18 Ekim 2013 Cuma

Bazen gitmek şart.


        Birkaç günlük tatilimi nasıl değerlendireyim ne yapayım derken... Bitti bile!
        Gezip tozmak istedim ama yapmam gereken işler, huysuz çocuklar gibi, eteğimi bırakmadı. Bahane tabi... İşler de yorgunluğum da olduğu gibi duruyor... Şimdi yavaş yavaş toparlanıyorum. İkiye bölünmüş hayatımın hangi parçasında olursam olayım olağan bir ruh halindeyim. Ancak bu geçişler insanı mahvediyor... Neyse ki geçip gidiyor, büyütmenin lüzumu yok.
        Yeni bir oda arkadaşım var =) Adı Çıra =)
        Kendi tutsaklığıma ortak ettiğim için üzülüyorum ama sonra "... nasılsa olacaktı en azından kötünün iyisi olabilirim..." deyip avunurken ve hatta bu satırları yazarken bile bilinçaltım haykırıyor KÖTÜNÜN İYİSİ KÖTÜDÜR. 
        En kötüsü okumaya vakit ayıramıyor oluşum... O kadar yoruluyorum ki akşam yemeği faslını atlatıp kısa birkaç telefon görüşmesi yaptıktan sonra uyuyor muyum yoksa bayılıyor muyum emin değilim. Son iki ayda yalnızca iki kitap okudum. Aldığım dergilerden yalnızca birinin ambalajını açıp şöyle bir göz gezdirdim. Diğerleri raftan alındığı gibi bekleyişteler.

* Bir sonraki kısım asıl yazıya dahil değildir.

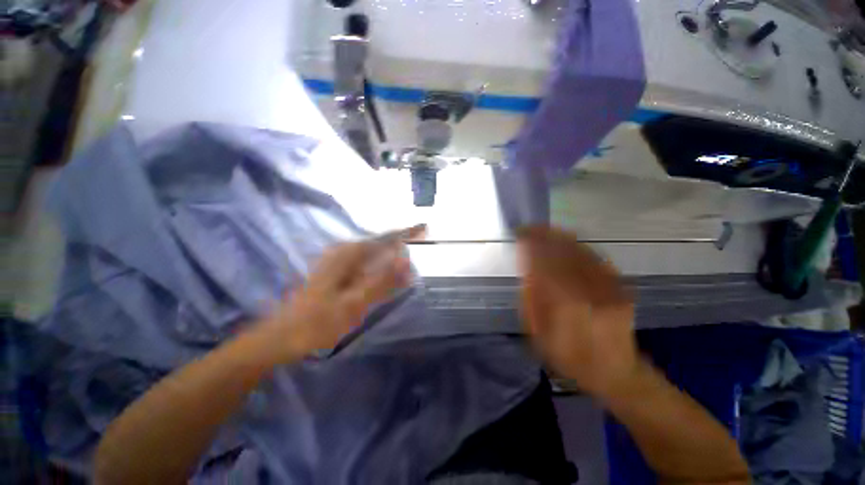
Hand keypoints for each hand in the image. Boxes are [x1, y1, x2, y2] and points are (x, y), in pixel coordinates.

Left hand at [258, 225, 425, 361]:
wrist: (283, 336)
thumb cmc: (318, 321)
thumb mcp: (354, 303)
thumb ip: (382, 281)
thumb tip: (406, 260)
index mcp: (349, 255)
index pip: (386, 238)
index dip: (407, 233)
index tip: (425, 227)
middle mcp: (345, 252)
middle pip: (381, 245)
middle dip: (401, 248)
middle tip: (419, 255)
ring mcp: (341, 262)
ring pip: (375, 256)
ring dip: (393, 261)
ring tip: (408, 270)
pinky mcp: (339, 273)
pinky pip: (367, 266)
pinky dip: (382, 270)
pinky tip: (389, 279)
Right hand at [518, 226, 638, 400]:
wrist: (616, 373)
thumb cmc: (569, 358)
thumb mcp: (539, 335)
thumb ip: (531, 299)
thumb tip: (527, 269)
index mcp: (565, 308)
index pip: (545, 265)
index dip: (532, 246)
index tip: (520, 234)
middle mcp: (589, 293)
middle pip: (564, 254)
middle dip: (545, 237)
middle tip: (529, 227)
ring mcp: (609, 289)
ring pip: (581, 252)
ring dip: (560, 237)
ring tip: (544, 229)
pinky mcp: (620, 288)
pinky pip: (596, 259)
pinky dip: (578, 246)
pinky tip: (566, 240)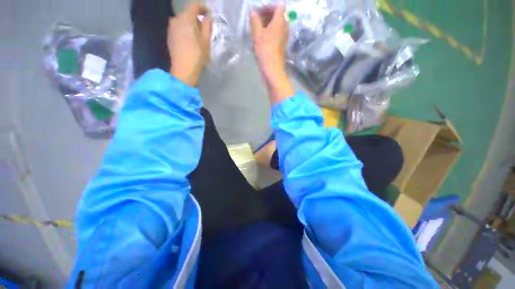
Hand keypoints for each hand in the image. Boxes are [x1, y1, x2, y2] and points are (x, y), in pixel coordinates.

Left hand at [168, 3, 212, 85]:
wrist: (183, 70)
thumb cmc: (197, 55)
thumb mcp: (206, 41)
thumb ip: (207, 26)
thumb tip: (208, 18)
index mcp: (186, 19)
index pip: (194, 6)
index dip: (203, 7)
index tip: (209, 14)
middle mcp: (176, 19)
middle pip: (188, 14)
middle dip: (197, 18)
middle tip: (205, 29)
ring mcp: (171, 28)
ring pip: (183, 21)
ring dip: (191, 25)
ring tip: (198, 37)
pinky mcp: (170, 37)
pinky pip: (179, 28)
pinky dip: (185, 31)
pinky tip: (190, 41)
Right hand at [250, 6, 294, 103]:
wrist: (273, 71)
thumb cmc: (265, 51)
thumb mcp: (257, 34)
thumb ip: (255, 21)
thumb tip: (252, 12)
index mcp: (281, 21)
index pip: (278, 6)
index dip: (268, 7)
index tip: (258, 12)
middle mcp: (285, 28)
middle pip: (278, 16)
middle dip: (266, 16)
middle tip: (256, 21)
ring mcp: (284, 39)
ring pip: (277, 27)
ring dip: (267, 26)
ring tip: (257, 31)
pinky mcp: (281, 47)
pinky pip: (276, 36)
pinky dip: (269, 34)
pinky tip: (261, 41)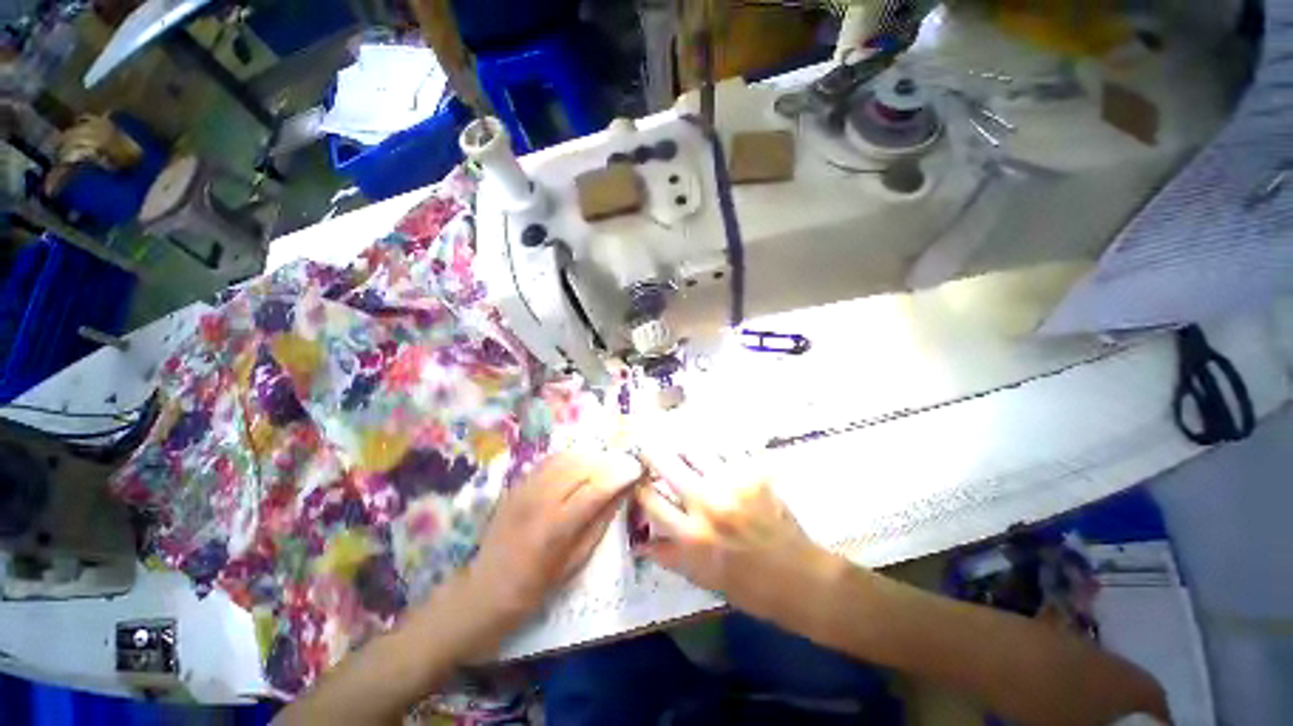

Ama o bekleyiş bitecek.
        İzlediğim birkaç dizinin yeni sezon bölümlerinin yayınlanmasıyla içimde tarifsiz kıpırtılar hissetmekteyim. Ama sömestr öncesi izlemem mümkün olmayacak. Neyse onlar da beklesin...
        Burada gevezelik etmeyi özlemişim doğrusu =) Ama bünyem uykuya yenik düşüyor. Yeni hayatımda değişen şeylerden biri de bu artık çok çok çok fazla uykuya ihtiyaç duyuyorum. Doğrusu ihtiyaç değil bu tarifsiz bir saçmalık. Yine de bayram günleri boyunca usta kasaplara taş çıkartan performansım nedeniyle bünyeyi zorlamamak gerek deyip huzurlarınızdan çekiliyorum.
        Bazen gitmek şart.

16 Ekim 2013 Çarşamba

Başka


        Mutsuzluktan ölür mü insan bilmiyorum ama o denli mutsuz sayılmam henüz. Olur muyum ? İçimdeki Pollyanna bozuntusuna bağlı gibi görünse de mutsuzluğu da ölçülü tutmak durumundayım. Her gün gülümsemem gereken 18 yaş altı yüzlerce insan var. O kitleyi hatırlamışken yapacak dağlar kadar işle birlikte geldiğim evde nelerle meşgulüm anlatmaya yüreğim elvermiyor. Ama artık eminim taş devrinde dahi yaşasam hayatta kalmayı başarabilirmişim. 
        Yeni hayatın bana getirdiği yalnızca faturalar ve özlenecek yeni insanlar. Ahh itiraf etmeliyim evimi de özledim sanırım. Öyle şahane bir sokakta yaşıyoruz ki her yer ama her yer kedi dolu. Tek anlamadığım şey hiç durmaksızın esen o rüzgarla nasıl baş edeceğimiz... Bana sürekli Rüzgarlı Bayır'ı anımsatıyor...
  
        Başka şeyler anlatmak istiyorum. Başka zaman...

8 Ekim 2013 Salı

Konserve


        Bireysel farklılıklara saygı göstermek neden bu kadar zor anlamıyorum. Bu ülkede herkes her haltı biliyor bir bunu bilmiyor. Her kesimin birbirine yaptığı şey aynı. " Ama onlar da şöyle...", "Ama şunlar da böyle..." Toptan yok olsanız da rahat etsem ya! 
        Hayatımın geri kalanında olması gerektiği gibi şeyler yaşamak istiyorum. Gerekirse herkesle aramdaki mesafe fazla olsun ama aptallığın arkasına sığınarak yapılanlara, umursamaz inanların hayatı boşvermişliğine, çok bilenlerin her çorbaya tuz olacağını sanmasına tahammülüm kalmadı.
        Bu ara da hesap kitap işlerinden hiç anlamadığımı işin başındayken çözdüm.